Text section:
Editor's note: Gary Taubes, the famous writer of Good Calories, Bad Calories: Challenging the Conventional Wisdom on Diet, Weight Control and Disease, answers the second round of your questions here. Check out the original posts here, and Gary's first set of answers here. Gary is still working on more of your questions, so check back in the coming weeks for more responses!
1. Good Calories, Bad Calories is a seminal work. It has become a touchstone in both my professional world and personal life. Your book should be required reading for all health care professionals, starting with diabetes educators.
I understand even more clearly now why keeping insulin levels low is primary to optimizing health and how to accomplish this. However, besides carbohydrates, there is another dietary source that also causes insulin resistance: high AGE foods. In researching this book, what did you find re: this subject?
I spoke with Helen Vlassara, a researcher at Mount Sinai School of Medicine, who has done much of the research on high -GE foods and I read half a dozen of her articles. I remain skeptical, however. One subtext of my book is that it's overly simplistic to think that some compound in our diet -- cholesterol, say, or saturated fats or salt -- is the cause of an excess of that compound in our circulation or our cells. Take, for instance, vitamin-deficiency diseases. I speculate that the problem isn't the dearth of the relevant vitamins in our diet -- B vitamins for pellagra or beri-beri, for instance, and vitamin C for scurvy -- but the effect of the diet itself on the mechanisms that work to conserve and metabolize these vitamins for use in our body.
Thus, we eat refined and easily digestible carbohydrates, these compounds require B vitamins to metabolize and cause a deficiency of this vitamin elsewhere in the body and so the deficiency disease. It's this kind of dysregulation of homeostatic control mechanisms that I think is most likely the fundamental problem. This is why I consider the AGE's that result from elevated blood sugar from high-carb diets to be a problem, but I suspect that we defend ourselves well against AGEs in the foods themselves. I'm just speculating but that what's I would believe until I had compelling evidence to the contrary and I just don't see that evidence.

The data:
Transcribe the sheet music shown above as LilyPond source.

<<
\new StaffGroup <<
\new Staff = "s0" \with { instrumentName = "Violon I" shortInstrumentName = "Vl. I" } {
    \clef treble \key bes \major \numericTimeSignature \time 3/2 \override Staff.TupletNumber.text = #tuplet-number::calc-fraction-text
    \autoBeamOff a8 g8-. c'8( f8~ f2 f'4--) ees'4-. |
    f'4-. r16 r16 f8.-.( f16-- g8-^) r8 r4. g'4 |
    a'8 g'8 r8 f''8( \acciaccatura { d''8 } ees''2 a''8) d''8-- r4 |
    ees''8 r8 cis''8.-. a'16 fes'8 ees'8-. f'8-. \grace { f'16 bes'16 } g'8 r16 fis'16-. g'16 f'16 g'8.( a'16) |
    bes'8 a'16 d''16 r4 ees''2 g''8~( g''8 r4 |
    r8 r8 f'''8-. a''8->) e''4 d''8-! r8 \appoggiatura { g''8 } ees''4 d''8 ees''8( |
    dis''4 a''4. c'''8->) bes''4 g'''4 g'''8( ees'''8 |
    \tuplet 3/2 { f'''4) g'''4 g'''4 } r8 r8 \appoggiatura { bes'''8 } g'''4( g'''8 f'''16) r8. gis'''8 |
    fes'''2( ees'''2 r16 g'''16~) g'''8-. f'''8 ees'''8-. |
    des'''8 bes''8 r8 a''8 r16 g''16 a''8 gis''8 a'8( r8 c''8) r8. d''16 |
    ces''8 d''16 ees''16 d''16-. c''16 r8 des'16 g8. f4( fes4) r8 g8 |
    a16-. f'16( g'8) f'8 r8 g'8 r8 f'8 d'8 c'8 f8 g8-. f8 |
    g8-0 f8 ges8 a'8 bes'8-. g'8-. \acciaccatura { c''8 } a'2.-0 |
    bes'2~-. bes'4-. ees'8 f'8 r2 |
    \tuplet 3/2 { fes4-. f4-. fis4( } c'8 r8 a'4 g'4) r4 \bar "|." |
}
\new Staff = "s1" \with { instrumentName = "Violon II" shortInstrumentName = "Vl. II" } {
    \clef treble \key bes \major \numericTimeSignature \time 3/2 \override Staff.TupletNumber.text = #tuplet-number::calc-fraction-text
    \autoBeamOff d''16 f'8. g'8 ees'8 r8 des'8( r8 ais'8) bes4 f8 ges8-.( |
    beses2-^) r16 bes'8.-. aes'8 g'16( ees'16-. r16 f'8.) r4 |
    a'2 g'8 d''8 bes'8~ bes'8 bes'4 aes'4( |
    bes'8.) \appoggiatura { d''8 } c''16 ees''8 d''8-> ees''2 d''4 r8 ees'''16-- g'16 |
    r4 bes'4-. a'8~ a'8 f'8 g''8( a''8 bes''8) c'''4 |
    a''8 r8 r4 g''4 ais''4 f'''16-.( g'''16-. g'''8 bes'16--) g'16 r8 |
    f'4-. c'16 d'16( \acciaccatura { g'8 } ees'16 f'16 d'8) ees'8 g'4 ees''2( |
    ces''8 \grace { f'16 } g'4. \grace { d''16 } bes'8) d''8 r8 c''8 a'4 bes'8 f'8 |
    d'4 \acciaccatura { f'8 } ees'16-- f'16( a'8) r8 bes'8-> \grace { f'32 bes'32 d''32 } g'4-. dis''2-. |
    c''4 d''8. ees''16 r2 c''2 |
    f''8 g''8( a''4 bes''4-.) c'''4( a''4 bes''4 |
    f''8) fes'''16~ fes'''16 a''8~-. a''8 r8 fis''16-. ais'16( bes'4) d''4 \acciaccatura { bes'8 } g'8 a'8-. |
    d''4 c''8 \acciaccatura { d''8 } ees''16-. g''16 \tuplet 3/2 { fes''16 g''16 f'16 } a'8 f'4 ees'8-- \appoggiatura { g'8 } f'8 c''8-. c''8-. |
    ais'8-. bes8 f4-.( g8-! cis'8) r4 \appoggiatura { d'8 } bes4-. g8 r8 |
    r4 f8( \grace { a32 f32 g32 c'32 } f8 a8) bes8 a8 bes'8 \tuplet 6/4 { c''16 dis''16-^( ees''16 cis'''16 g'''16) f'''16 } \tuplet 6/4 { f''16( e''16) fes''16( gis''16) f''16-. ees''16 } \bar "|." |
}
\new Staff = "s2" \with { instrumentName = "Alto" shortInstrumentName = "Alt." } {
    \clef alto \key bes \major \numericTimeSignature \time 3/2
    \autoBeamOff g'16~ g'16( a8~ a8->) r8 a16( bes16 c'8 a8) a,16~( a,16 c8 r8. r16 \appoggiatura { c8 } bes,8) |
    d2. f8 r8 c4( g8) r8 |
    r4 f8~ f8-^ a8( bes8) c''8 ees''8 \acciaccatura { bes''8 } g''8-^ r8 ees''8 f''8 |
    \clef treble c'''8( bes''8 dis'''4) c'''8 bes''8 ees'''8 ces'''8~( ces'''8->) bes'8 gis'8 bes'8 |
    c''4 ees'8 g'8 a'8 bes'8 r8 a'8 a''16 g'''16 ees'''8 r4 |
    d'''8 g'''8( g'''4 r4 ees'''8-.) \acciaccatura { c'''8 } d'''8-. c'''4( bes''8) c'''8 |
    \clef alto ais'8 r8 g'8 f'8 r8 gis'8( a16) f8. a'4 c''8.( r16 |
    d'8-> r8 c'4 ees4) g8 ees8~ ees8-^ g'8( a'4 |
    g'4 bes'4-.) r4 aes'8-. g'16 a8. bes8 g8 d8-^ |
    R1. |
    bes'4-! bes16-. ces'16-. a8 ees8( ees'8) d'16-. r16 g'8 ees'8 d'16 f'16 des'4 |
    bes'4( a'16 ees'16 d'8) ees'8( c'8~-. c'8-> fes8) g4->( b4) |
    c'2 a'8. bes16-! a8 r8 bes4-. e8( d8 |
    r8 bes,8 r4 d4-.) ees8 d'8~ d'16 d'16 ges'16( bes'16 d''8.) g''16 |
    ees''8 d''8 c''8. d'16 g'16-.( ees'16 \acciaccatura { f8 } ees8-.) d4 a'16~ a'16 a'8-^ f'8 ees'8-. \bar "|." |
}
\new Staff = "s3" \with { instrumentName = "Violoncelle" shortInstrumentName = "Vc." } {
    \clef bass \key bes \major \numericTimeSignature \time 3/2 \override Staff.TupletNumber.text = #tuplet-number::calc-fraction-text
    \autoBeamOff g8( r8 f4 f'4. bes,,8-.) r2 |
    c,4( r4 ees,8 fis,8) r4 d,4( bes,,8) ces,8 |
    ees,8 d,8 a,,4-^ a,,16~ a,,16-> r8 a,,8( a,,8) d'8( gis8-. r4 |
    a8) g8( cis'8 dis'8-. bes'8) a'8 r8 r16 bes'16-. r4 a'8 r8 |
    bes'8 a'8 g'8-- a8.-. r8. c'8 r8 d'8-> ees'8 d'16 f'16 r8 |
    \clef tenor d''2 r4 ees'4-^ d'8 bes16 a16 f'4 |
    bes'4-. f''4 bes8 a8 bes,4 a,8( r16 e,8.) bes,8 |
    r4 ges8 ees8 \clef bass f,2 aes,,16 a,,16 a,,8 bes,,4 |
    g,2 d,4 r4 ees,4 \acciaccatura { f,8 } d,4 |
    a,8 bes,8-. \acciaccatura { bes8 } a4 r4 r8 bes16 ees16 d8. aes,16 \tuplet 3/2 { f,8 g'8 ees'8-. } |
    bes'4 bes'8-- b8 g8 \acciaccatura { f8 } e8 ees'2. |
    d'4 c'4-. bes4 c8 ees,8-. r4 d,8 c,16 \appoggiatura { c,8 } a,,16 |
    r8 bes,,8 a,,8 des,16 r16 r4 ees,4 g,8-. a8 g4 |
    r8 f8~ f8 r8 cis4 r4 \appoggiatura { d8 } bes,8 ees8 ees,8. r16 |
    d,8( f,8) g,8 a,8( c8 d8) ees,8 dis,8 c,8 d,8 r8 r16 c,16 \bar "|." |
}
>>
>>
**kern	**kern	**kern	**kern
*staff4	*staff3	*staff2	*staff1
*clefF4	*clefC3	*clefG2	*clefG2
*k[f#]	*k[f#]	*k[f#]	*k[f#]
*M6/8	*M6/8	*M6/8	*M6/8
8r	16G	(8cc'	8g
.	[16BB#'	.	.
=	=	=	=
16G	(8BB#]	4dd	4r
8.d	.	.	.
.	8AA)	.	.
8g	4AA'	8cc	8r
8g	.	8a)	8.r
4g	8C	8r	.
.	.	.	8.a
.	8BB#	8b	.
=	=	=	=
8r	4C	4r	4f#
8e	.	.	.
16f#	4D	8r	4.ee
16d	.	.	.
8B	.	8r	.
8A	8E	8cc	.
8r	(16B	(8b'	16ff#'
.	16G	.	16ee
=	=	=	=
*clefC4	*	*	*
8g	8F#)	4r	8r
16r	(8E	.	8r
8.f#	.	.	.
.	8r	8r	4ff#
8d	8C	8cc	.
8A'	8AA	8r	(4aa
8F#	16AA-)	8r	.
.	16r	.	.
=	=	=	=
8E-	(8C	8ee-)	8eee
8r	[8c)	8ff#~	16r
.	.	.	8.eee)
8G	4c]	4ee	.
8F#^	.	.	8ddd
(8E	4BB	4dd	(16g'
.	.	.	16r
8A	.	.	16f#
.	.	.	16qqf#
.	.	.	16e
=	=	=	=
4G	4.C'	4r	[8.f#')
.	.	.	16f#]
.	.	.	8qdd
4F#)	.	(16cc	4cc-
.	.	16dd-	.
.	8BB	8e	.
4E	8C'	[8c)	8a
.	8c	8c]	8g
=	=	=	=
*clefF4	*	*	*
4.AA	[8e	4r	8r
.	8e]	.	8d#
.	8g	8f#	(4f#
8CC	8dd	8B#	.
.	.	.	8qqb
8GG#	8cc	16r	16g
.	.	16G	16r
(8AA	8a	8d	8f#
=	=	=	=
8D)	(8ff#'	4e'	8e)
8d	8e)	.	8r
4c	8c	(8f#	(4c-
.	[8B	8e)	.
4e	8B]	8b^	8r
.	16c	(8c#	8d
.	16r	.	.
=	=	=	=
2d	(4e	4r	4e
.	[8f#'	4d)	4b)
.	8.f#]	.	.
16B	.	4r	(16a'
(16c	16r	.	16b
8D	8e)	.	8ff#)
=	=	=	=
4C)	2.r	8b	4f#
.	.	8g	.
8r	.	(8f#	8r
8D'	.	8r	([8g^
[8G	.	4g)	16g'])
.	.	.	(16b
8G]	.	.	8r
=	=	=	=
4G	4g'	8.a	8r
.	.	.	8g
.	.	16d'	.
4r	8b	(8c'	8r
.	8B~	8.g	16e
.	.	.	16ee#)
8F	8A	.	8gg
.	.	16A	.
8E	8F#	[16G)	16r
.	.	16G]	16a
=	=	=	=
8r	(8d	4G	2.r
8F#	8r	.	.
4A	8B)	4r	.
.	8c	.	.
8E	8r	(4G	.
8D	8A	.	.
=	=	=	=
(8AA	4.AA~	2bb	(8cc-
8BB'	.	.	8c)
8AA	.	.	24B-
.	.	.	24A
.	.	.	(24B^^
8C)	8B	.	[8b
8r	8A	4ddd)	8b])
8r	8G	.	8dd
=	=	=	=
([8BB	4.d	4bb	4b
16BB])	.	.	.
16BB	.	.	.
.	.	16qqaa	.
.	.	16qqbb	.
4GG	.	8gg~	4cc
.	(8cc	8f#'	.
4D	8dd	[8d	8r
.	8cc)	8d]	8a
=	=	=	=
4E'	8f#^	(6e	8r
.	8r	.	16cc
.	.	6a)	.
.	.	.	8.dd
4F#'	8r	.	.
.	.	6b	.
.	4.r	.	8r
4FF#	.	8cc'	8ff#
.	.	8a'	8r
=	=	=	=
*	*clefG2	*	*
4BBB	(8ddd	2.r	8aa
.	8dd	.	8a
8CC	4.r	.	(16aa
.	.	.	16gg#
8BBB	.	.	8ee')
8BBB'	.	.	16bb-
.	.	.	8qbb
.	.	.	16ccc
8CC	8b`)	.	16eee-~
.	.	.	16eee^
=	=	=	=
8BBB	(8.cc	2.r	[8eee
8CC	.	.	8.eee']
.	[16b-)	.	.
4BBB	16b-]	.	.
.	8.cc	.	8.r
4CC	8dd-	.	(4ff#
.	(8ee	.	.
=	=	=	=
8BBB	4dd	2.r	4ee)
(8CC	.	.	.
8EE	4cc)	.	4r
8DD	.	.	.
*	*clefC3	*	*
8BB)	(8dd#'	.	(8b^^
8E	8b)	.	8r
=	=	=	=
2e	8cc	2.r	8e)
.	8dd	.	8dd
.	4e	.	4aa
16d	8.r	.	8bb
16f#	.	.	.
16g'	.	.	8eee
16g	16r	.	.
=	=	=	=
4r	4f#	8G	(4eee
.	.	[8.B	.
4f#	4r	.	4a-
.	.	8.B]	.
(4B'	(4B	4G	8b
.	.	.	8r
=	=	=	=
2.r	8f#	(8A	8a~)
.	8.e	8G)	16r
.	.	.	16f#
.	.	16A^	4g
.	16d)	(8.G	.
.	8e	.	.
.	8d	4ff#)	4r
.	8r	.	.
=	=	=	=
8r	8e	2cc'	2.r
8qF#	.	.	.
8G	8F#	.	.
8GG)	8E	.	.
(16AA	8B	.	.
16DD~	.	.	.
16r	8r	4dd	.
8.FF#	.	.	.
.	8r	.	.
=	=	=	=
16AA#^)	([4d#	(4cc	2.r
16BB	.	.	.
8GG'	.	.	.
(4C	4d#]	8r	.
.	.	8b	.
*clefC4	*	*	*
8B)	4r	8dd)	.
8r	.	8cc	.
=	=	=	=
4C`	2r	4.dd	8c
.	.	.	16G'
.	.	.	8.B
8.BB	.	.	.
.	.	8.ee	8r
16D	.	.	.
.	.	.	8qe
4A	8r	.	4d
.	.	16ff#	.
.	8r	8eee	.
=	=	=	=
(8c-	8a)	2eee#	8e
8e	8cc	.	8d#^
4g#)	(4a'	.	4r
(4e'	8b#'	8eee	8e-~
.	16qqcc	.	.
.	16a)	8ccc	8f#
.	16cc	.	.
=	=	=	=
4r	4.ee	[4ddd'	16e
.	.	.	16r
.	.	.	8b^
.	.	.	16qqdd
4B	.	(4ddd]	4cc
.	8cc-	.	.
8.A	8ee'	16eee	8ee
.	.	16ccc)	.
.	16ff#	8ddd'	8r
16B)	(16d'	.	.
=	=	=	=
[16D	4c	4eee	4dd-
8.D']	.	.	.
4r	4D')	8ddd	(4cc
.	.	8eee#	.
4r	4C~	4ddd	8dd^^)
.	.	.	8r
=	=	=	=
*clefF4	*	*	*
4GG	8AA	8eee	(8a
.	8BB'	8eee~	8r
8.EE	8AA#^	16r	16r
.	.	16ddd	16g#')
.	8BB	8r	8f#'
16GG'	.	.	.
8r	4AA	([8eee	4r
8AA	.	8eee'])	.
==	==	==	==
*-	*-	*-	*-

Work task 1:
In the Gary Taubes Q&A, what are the answers to these questions?
(a) Which researcher did Taubes speak with, and where does she work?
(b) Which vitamin does Taubes pair with scurvy?
(c) Which health care professionals does the questioner say should be the first to read the book?
Work task 2:
Can you write out the passage of the Gary Taubes Q&A from "1. Good Calories, Bad" up to and including "with diabetes educators."?
Work task 3:
Could you carry the Gary Taubes Q&A further from the point where it stops?

Output 1:
(a) Helen Vlassara, at Mount Sinai School of Medicine.
(b) Vitamin C.
(c) Diabetes educators.

Output 2:
1. Good Calories, Bad Calories is a seminal work. It has become a touchstone in both my professional world and personal life. Your book should be required reading for all health care professionals, starting with diabetes educators.

Output 3:
2. I have been living on a low carb diet since being diagnosed with T2 diabetes 6 years ago. I have lost over 160 lbs and have the disease in very tight control with a usual A1c at 5% or close to it. I am still 30 lbs overweight at 5 ft tall & cannot lose any more no matter how low I cut carbs. I see no way around counting calories to lose these last pounds but my calorie needs are so low that I am intensly hungry all the time which is defeating me. What do you suggest?
All I can do here is speculate, as I have no clinical experience treating people with carbohydrate-restricted diets, I'm just an investigative reporter with a somewhat obsessive interest in the subject. That said, between 1956 and 1972, the British physician Robert Kemp prescribed carbohydrate-restricted diets to almost 1,500 patients. He concluded that a small proportion, particularly the most obese and those who had been obese the longest, often failed to lose weight on the diets even though they faithfully followed them. It is possible that if you were heavy for a long time, your fat tissue has accumulated chronic damage and so you're just stuck with those 30 pounds, and little or nothing you can do will change that.